Alkymi works to use artificial intelligence to improve enterprise business workflows.

Harald Collet isn’t an engineer. He earned his tech management stripes the old-fashioned way, working his way up through roles at various large technology companies.

Yet in 2017, he and three entrepreneurial-minded colleagues co-founded Alkymi, a venture capital-backed tech startup that works to use artificial intelligence to improve enterprise business workflows across a number of industries, most recently landing on financial advisors as an appropriate market.

In April, the firm announced its Data Acceleration Platform would use OpenAI’s GPT-4, and Microsoft’s iterations of the technology, with the aim of helping advisors, and others in financial services, “summarize any document, any piece of content they receive in over 95 languages, and then integrate that into their workflows,” said Collet.

Previously they built their own machine learning tools based on open-source platforms. In 2020, they launched their first product, Data Inbox, and gathered clients in enterprise businesses in diverse verticals including trucking and the broader financial services industry.

They designed the tools to integrate with the most common enterprise software systems, from email and office productivity tools to cloud storage, content management systems and product management software.

Within months they added Patterns, another machine learning tool for building out business workflows, and later Patterns Studio, a no-code, automation toolkit.

“One of our top use cases right now is brokerage and custodial statements and their related use for new client onboarding,” he said. Some of the largest firms in the space to sign on for the service are Interactive Brokers and SimCorp—there are others that Collet could not name.

Late last year Alkymi raised $21 million in Series A funding led by Intel Capital, along with existing investors. Intel Capital’s Investment Director Dave Mueller joined Alkymi’s board of directors.

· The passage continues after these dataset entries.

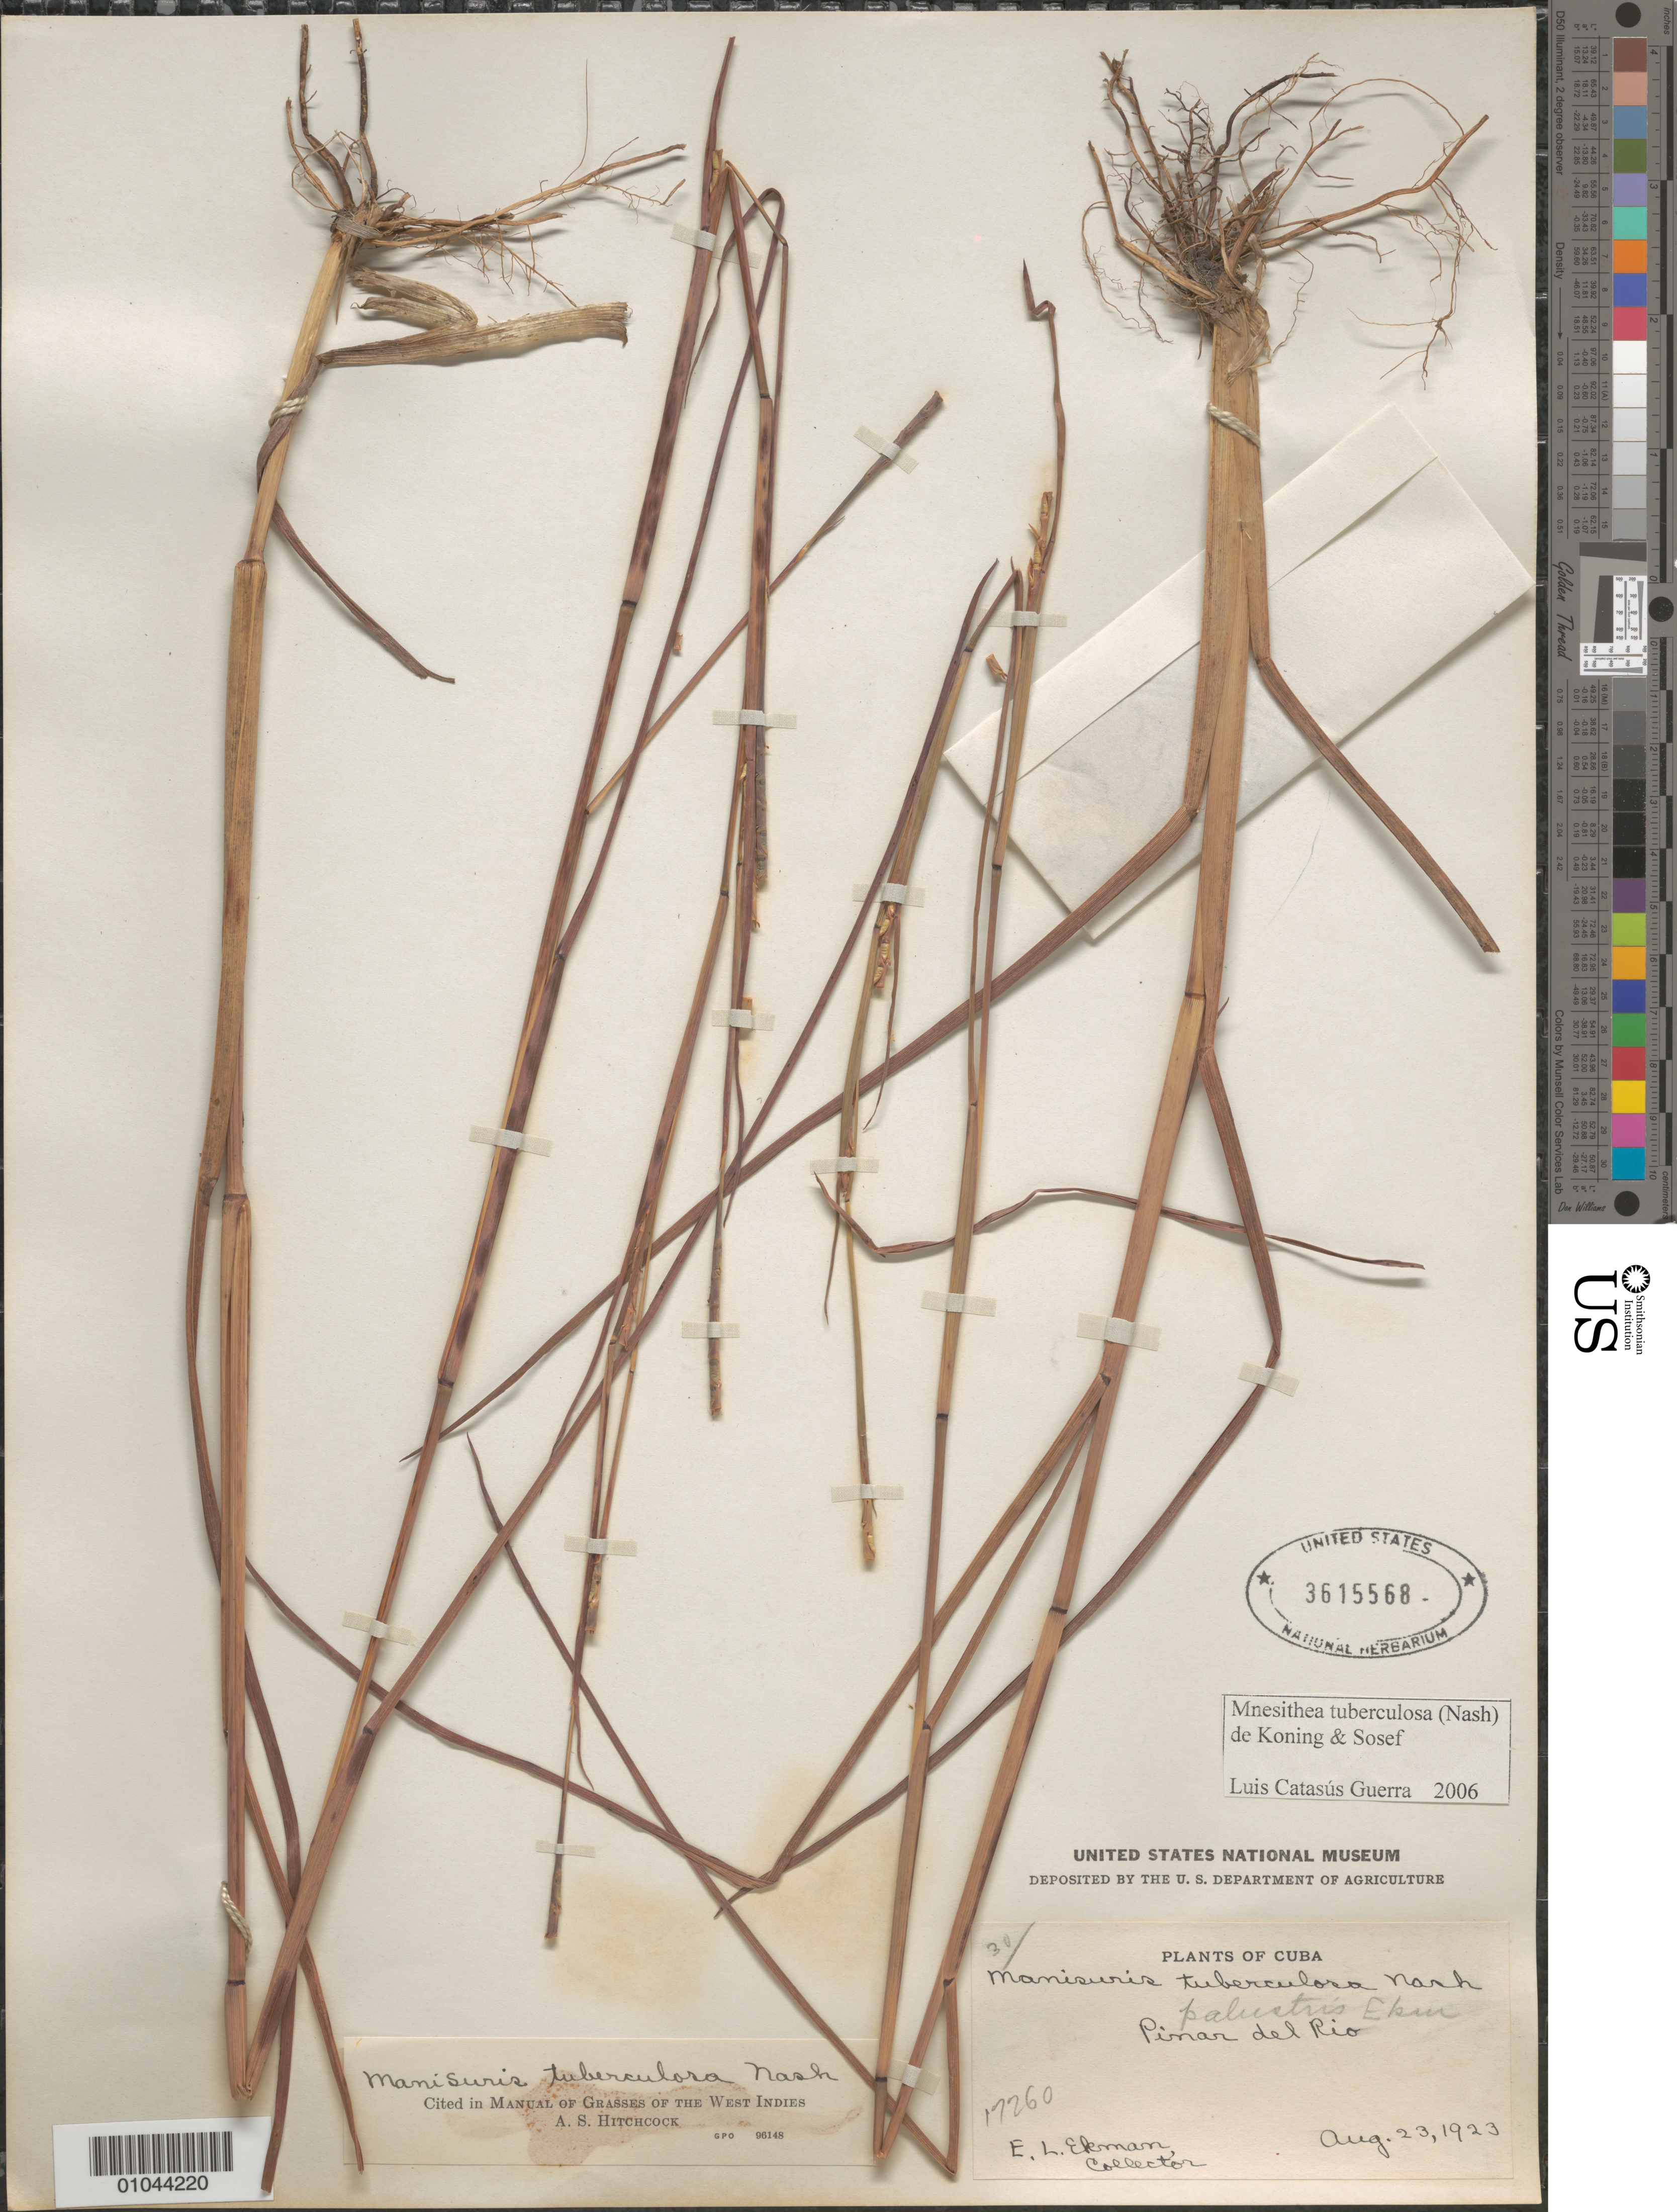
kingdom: Plantae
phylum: Tracheophyta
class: Liliopsida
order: Poales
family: Poaceae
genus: Mnesithea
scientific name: Mnesithea tuberculosa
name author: (Nash) de Koning & Sosef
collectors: E. L. Ekman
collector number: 17260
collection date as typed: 23 Aug 1923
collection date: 1923-08-23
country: Cuba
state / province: Pinar del Rio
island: Cuba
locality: Pinar del Rio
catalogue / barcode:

With the GPT update Collet said his team has created a bridge for those using the technology, but with business-specific protections and guardrails built in.

That includes meeting a client’s security and compliance policies, incorporating pre-defined prompts specific to investment advisory clients or other customized options.

Collet spent almost 10 years at big technology companies including Oracle and HP before joining Bloomberg where he spent six years as a general manager for the company’s professional-service governance and compliance tools. His team launched the Bloomberg Vault cloud service in 2011.

“We were really focused [at Bloomberg] on wealth, asset management, and private markets, and the people in the front office [at Bloomberg] were taking all these diverse documents and bits of data, whether pdfs, emails, you name it, and trying to turn it into actionable information,” he said.

Taking similar unstructured data and feeding it into their own AI—and in turn generating actionable information for their clients—sums up the mission of Alkymi.

“I’ve spent 20 years on this kind of unstructured data,” he said. Previously, that’s been “easy for humans to create but hard for computers to understand. And it very much influenced the product strategy we have put in place.”